**ACTIVITY**
The entries below contain a line with "- Debt payment" and a line with "- Premiere in". Quote exactly those two lines and all lines between them.

┌──

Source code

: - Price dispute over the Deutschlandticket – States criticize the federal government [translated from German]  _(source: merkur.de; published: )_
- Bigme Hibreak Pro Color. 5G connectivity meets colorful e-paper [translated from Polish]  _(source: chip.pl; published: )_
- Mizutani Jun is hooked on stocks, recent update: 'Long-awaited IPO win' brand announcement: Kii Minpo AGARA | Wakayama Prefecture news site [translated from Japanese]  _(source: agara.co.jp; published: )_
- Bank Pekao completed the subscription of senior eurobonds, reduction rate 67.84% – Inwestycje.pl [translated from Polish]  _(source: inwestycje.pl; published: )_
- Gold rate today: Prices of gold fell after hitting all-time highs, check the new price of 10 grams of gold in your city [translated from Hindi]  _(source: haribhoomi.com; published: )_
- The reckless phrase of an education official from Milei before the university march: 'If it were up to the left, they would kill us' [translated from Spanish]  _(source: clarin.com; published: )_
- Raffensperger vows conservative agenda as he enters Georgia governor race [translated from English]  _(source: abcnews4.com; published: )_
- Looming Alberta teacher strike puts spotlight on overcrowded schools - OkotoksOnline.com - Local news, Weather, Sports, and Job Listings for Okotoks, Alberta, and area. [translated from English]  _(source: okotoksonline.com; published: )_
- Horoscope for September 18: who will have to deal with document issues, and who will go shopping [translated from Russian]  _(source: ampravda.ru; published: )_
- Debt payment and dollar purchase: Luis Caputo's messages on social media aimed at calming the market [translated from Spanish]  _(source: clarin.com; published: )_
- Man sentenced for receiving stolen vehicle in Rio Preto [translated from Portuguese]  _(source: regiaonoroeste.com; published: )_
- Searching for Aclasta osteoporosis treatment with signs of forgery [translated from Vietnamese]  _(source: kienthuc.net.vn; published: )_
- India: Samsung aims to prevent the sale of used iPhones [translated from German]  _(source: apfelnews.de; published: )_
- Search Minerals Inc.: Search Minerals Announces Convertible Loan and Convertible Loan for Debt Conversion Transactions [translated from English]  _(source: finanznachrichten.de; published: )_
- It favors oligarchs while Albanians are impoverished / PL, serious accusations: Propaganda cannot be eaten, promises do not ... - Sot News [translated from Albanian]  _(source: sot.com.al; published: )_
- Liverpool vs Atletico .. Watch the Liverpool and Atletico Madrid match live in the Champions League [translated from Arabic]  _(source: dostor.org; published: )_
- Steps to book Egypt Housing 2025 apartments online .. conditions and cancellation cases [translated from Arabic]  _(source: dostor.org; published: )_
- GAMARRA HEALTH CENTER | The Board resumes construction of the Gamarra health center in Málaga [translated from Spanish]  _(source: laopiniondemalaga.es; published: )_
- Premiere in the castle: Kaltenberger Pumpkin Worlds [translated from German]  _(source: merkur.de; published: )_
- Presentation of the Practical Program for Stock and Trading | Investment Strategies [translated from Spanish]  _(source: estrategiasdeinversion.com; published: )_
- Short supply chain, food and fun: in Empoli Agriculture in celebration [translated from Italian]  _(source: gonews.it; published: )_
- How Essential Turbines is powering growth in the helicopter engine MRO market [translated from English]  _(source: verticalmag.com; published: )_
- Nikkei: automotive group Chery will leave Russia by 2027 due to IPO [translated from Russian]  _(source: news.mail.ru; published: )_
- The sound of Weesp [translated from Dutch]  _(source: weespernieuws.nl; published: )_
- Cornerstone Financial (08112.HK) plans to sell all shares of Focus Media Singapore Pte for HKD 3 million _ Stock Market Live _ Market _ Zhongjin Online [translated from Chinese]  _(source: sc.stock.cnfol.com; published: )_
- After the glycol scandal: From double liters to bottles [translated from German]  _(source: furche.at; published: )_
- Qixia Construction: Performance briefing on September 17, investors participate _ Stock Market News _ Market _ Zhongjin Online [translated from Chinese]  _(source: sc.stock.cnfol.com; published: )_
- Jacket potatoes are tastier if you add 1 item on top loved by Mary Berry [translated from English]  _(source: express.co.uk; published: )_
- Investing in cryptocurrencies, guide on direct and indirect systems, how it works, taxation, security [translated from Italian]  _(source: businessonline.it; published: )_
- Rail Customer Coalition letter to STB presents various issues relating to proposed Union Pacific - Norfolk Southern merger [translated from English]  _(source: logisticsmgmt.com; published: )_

└──

**ANSWER FOR THIS EXERCISE**
- Debt payment and dollar purchase: Luis Caputo's messages on social media aimed at calming the market [translated from Spanish]  _(source: clarin.com; published: )_
- Man sentenced for receiving stolen vehicle in Rio Preto [translated from Portuguese]  _(source: regiaonoroeste.com; published: )_
- Searching for Aclasta osteoporosis treatment with signs of forgery [translated from Vietnamese]  _(source: kienthuc.net.vn; published: )_
- India: Samsung aims to prevent the sale of used iPhones [translated from German]  _(source: apfelnews.de; published: )_
- Search Minerals Inc.: Search Minerals Announces Convertible Loan and Convertible Loan for Debt Conversion Transactions [translated from English]  _(source: finanznachrichten.de; published: )_
- It favors oligarchs while Albanians are impoverished / PL, serious accusations: Propaganda cannot be eaten, promises do not ... - Sot News [translated from Albanian]  _(source: sot.com.al; published: )_
- Liverpool vs Atletico .. Watch the Liverpool and Atletico Madrid match live in the Champions League [translated from Arabic]  _(source: dostor.org; published: )_
- Steps to book Egypt Housing 2025 apartments online .. conditions and cancellation cases [translated from Arabic]  _(source: dostor.org; published: )_
- GAMARRA HEALTH CENTER | The Board resumes construction of the Gamarra health center in Málaga [translated from Spanish]  _(source: laopiniondemalaga.es; published: )_
- Premiere in the castle: Kaltenberger Pumpkin Worlds [translated from German]  _(source: merkur.de; published: )_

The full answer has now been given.